What to do: Restate each entry exactly, without pictures.

Stored data entries:
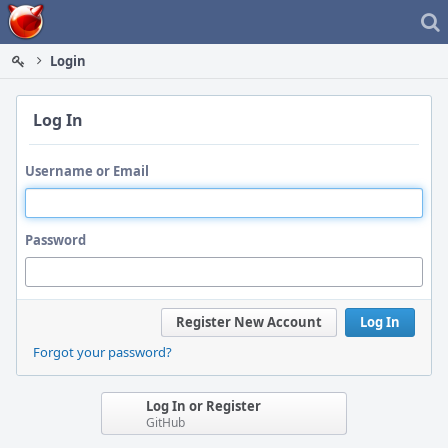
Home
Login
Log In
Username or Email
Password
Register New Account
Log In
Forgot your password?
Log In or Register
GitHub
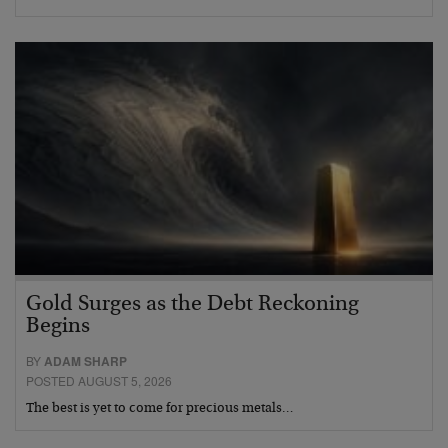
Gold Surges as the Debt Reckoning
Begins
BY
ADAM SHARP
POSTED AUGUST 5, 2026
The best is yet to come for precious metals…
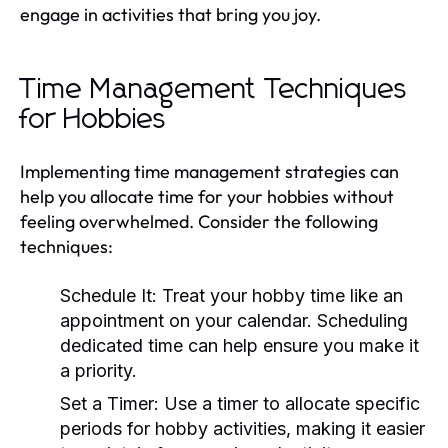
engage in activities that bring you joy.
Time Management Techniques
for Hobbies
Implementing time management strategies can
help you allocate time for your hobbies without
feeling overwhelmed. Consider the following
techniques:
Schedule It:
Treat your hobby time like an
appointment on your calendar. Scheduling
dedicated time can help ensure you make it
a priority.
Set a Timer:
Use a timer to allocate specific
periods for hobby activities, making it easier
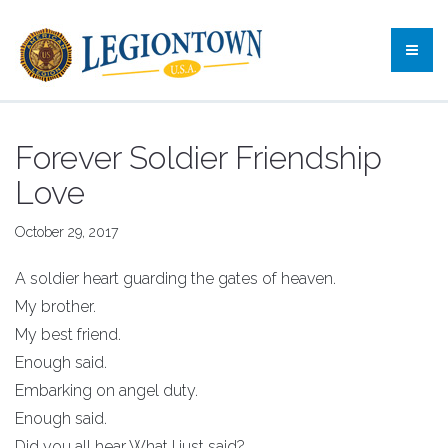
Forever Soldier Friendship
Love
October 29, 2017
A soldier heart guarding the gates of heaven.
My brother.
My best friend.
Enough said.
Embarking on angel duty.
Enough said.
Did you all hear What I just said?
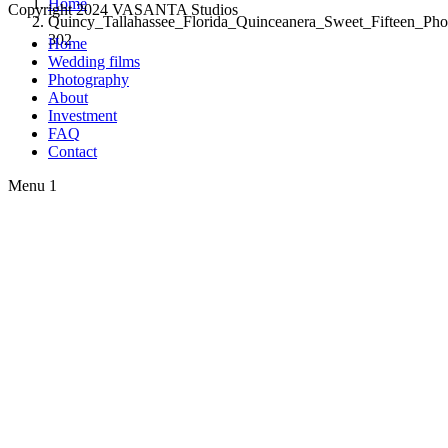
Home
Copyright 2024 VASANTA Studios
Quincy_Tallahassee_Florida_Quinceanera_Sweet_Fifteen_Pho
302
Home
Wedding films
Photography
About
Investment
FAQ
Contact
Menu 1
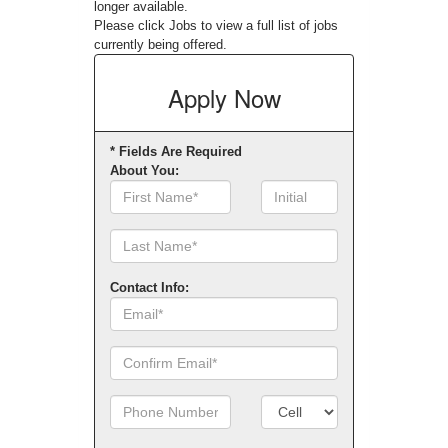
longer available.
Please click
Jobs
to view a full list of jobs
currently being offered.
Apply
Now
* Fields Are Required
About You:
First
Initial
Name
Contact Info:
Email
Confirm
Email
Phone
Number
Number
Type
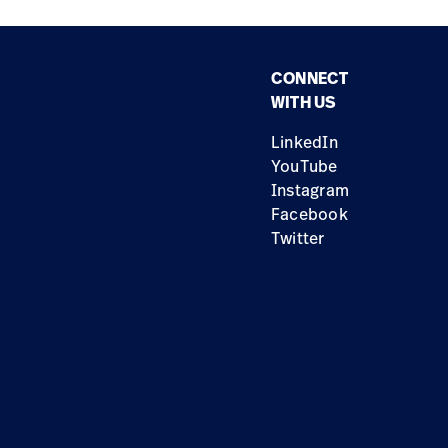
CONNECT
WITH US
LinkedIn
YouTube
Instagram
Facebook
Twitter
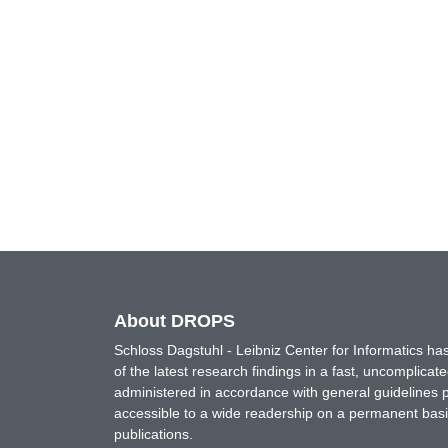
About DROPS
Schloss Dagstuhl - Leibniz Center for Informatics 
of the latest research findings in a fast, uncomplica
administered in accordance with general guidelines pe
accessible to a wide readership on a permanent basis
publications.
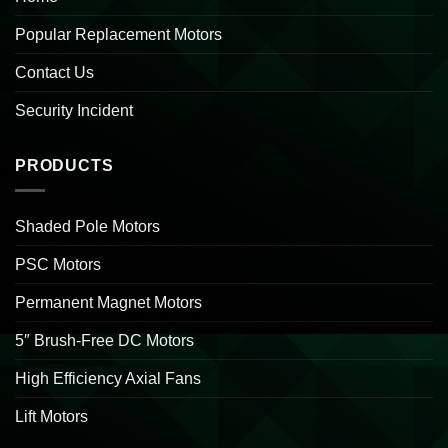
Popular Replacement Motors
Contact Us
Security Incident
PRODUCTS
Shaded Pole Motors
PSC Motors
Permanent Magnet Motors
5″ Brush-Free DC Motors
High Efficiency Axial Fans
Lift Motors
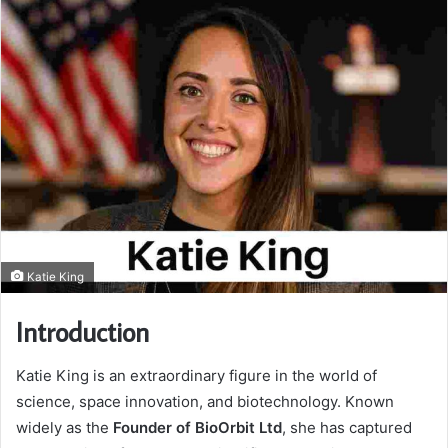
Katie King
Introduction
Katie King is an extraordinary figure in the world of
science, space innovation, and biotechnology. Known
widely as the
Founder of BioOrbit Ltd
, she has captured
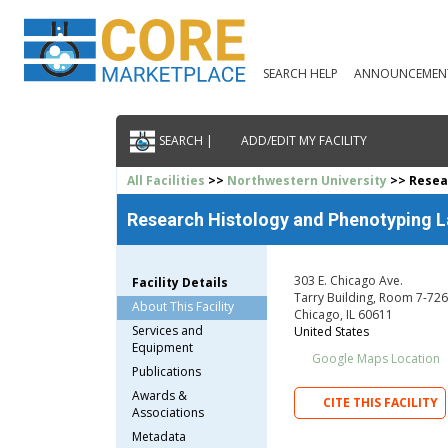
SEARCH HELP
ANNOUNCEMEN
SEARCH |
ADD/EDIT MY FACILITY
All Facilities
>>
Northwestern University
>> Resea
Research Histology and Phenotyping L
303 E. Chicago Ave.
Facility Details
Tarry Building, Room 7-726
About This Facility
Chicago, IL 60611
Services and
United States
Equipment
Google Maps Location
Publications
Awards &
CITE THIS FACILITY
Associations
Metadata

Written solution:
Home
Login
Log In
Username or Email
Password
Register New Account
Log In
Forgot your password?
Log In or Register
GitHub
Gold Surges as the Debt Reckoning
Begins
BY
ADAM SHARP
POSTED AUGUST 5, 2026
The best is yet to come for precious metals…
engage in activities that bring you joy.
Time Management Techniques
for Hobbies
Implementing time management strategies can
help you allocate time for your hobbies without
feeling overwhelmed. Consider the following
techniques:
Schedule It:
Treat your hobby time like an
appointment on your calendar. Scheduling
dedicated time can help ensure you make it
a priority.
Set a Timer:
Use a timer to allocate specific
periods for hobby activities, making it easier
Forever Soldier Friendship
Love
October 29, 2017
A soldier heart guarding the gates of heaven.
My brother.
My best friend.
Enough said.
Embarking on angel duty.
Enough said.
Did you all hear What I just said?
Home
Copyright 2024 VASANTA Studios
Quincy_Tallahassee_Florida_Quinceanera_Sweet_Fifteen_Pho
302
Home
Wedding films
Photography
About
Investment
FAQ
Contact
Menu 1
longer available.
Please click
Jobs
to view a full list of jobs
currently being offered.
Apply
Now
* Fields Are Required
About You:
First
Initial
Name
Contact Info:
Email
Confirm
Email
Phone
Number
Number
Type
CONNECT
WITH US
LinkedIn
YouTube
Instagram
Facebook
Twitter
About DROPS
Schloss Dagstuhl - Leibniz Center for Informatics 
of the latest research findings in a fast, uncomplica
administered in accordance with general guidelines pe
accessible to a wide readership on a permanent basis
publications.
Popular Replacement Motors
Contact Us
Security Incident
PRODUCTS
Shaded Pole Motors
PSC Motors
Permanent Magnet Motors
5″ Brush-Free DC Motors
High Efficiency Axial Fans
Lift Motors
Katie King
Introduction
Katie King is an extraordinary figure in the world of
science, space innovation, and biotechnology. Known
widely as the
Founder of BioOrbit Ltd
, she has captured
SEARCH HELP
ANNOUNCEMEN
SEARCH |
ADD/EDIT MY FACILITY
All Facilities
>>
Northwestern University
>> Resea
Research Histology and Phenotyping L
303 E. Chicago Ave.
Facility Details
Tarry Building, Room 7-726
About This Facility
Chicago, IL 60611
Services and
United States
Equipment
Google Maps Location
Publications
Awards &
CITE THIS FACILITY
Associations
Metadata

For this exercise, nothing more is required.